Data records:
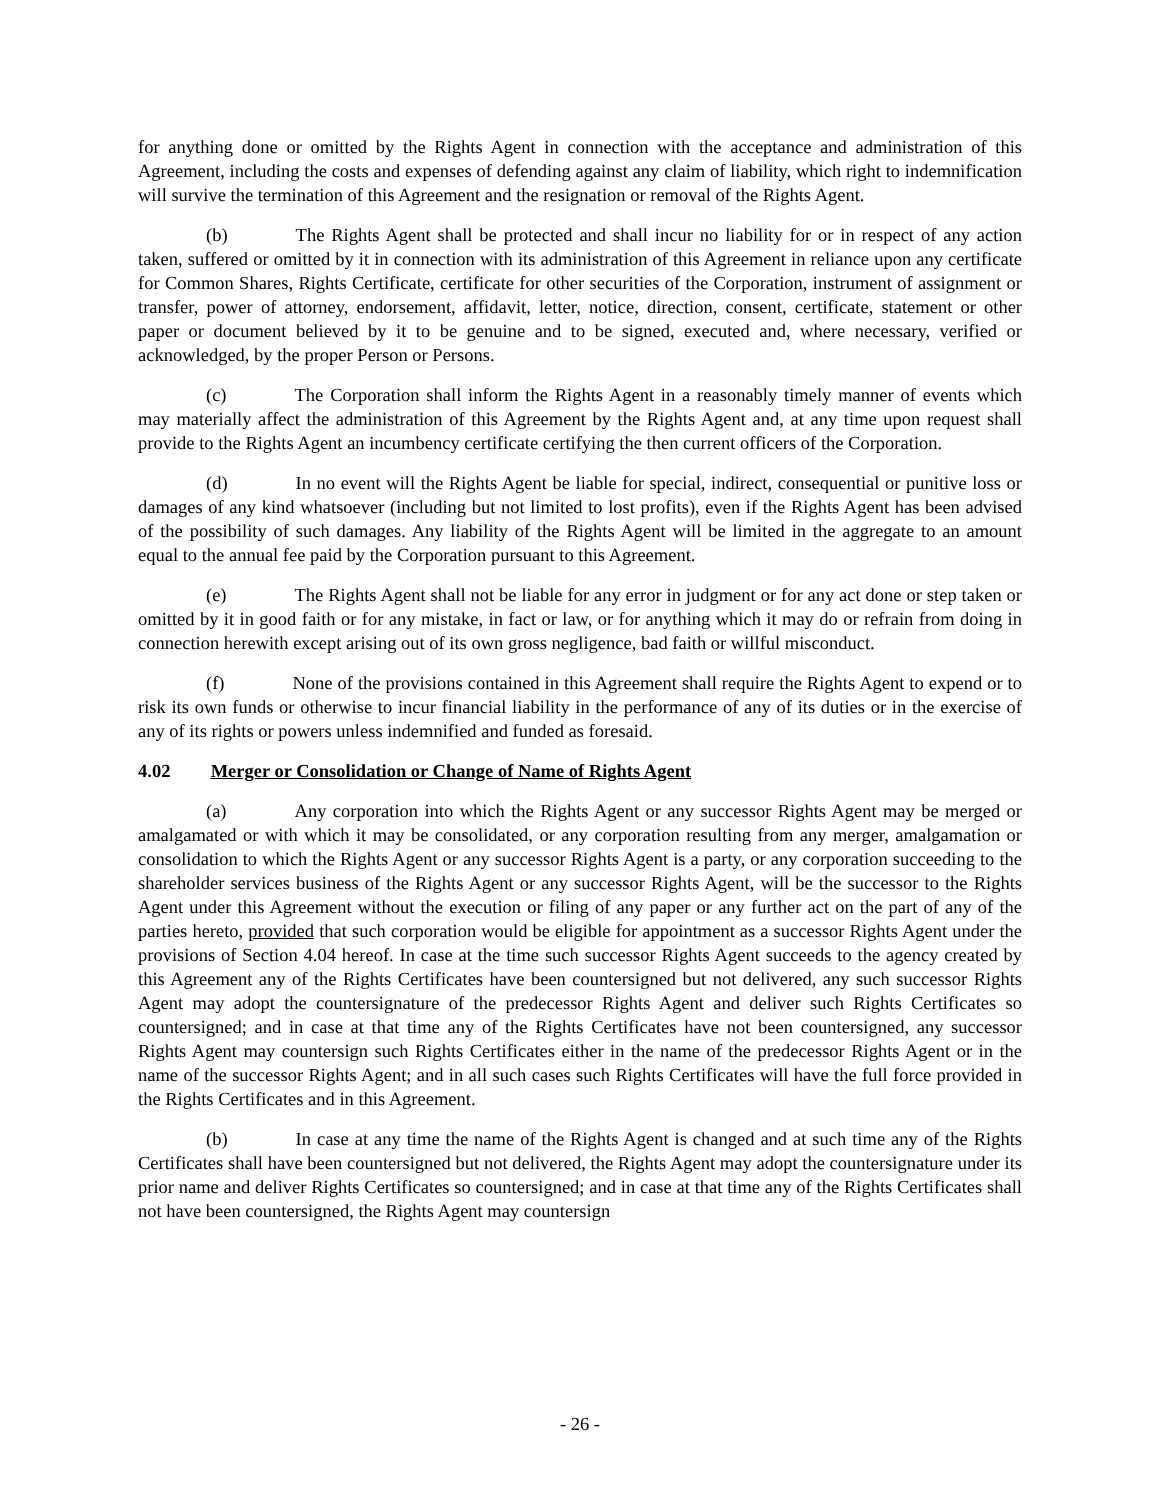for anything done or omitted by the Rights Agent in connection with the acceptance and administration of this Agreement, including the costs and expenses of defending against any claim of liability, which right to indemnification will survive the termination of this Agreement and the resignation or removal of the Rights Agent.
(b) The Rights Agent shall be protected and shall incur no liability for or in respect of any action taken, suffered or omitted by it in connection with its administration of this Agreement in reliance upon any certificate for Common Shares, Rights Certificate, certificate for other securities of the Corporation, instrument of assignment or transfer, power of attorney, endorsement, affidavit, letter, notice, direction, consent, certificate, statement or other paper or document believed by it to be genuine and to be signed, executed and, where necessary, verified or acknowledged, by the proper Person or Persons.
(c) The Corporation shall inform the Rights Agent in a reasonably timely manner of events which may materially affect the administration of this Agreement by the Rights Agent and, at any time upon request shall provide to the Rights Agent an incumbency certificate certifying the then current officers of the Corporation.
(d) In no event will the Rights Agent be liable for special, indirect, consequential or punitive loss or damages of any kind whatsoever (including but not limited to lost profits), even if the Rights Agent has been advised of the possibility of such damages. Any liability of the Rights Agent will be limited in the aggregate to an amount equal to the annual fee paid by the Corporation pursuant to this Agreement.
(e) The Rights Agent shall not be liable for any error in judgment or for any act done or step taken or omitted by it in good faith or for any mistake, in fact or law, or for anything which it may do or refrain from doing in connection herewith except arising out of its own gross negligence, bad faith or willful misconduct.
(f) None of the provisions contained in this Agreement shall require the Rights Agent to expend or to risk its own funds or otherwise to incur financial liability in the performance of any of its duties or in the exercise of any of its rights or powers unless indemnified and funded as foresaid.
4.02 Merger or Consolidation or Change of Name of Rights Agent
(a) Any corporation into which the Rights Agent or any successor Rights Agent may be merged or amalgamated or with which it may be consolidated, or any corporation resulting from any merger, amalgamation or consolidation to which the Rights Agent or any successor Rights Agent is a party, or any corporation succeeding to the shareholder services business of the Rights Agent or any successor Rights Agent, will be the successor to the Rights Agent under this Agreement without the execution or filing of any paper or any further act on the part of any of the parties hereto, provided that such corporation would be eligible for appointment as a successor Rights Agent under the provisions of Section 4.04 hereof. In case at the time such successor Rights Agent succeeds to the agency created by this Agreement any of the Rights Certificates have been countersigned but not delivered, any such successor Rights Agent may adopt the countersignature of the predecessor Rights Agent and deliver such Rights Certificates so countersigned; and in case at that time any of the Rights Certificates have not been countersigned, any successor Rights Agent may countersign such Rights Certificates either in the name of the predecessor Rights Agent or in the name of the successor Rights Agent; and in all such cases such Rights Certificates will have the full force provided in the Rights Certificates and in this Agreement.
(b) In case at any time the name of the Rights Agent is changed and at such time any of the Rights Certificates shall have been countersigned but not delivered, the Rights Agent may adopt the countersignature under its prior name and deliver Rights Certificates so countersigned; and in case at that time any of the Rights Certificates shall not have been countersigned, the Rights Agent may countersign
- 26 -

* _What you will do_
If a picture appears among the records, leave it out, and otherwise reproduce exactly every line from the first line through the one with "(e) The Rights", both included.

* _Worked solution_
for anything done or omitted by the Rights Agent in connection with the acceptance and administration of this Agreement, including the costs and expenses of defending against any claim of liability, which right to indemnification will survive the termination of this Agreement and the resignation or removal of the Rights Agent.
(b) The Rights Agent shall be protected and shall incur no liability for or in respect of any action taken, suffered or omitted by it in connection with its administration of this Agreement in reliance upon any certificate for Common Shares, Rights Certificate, certificate for other securities of the Corporation, instrument of assignment or transfer, power of attorney, endorsement, affidavit, letter, notice, direction, consent, certificate, statement or other paper or document believed by it to be genuine and to be signed, executed and, where necessary, verified or acknowledged, by the proper Person or Persons.
(c) The Corporation shall inform the Rights Agent in a reasonably timely manner of events which may materially affect the administration of this Agreement by the Rights Agent and, at any time upon request shall provide to the Rights Agent an incumbency certificate certifying the then current officers of the Corporation.
(d) In no event will the Rights Agent be liable for special, indirect, consequential or punitive loss or damages of any kind whatsoever (including but not limited to lost profits), even if the Rights Agent has been advised of the possibility of such damages. Any liability of the Rights Agent will be limited in the aggregate to an amount equal to the annual fee paid by the Corporation pursuant to this Agreement.
(e) The Rights Agent shall not be liable for any error in judgment or for any act done or step taken or omitted by it in good faith or for any mistake, in fact or law, or for anything which it may do or refrain from doing in connection herewith except arising out of its own gross negligence, bad faith or willful misconduct.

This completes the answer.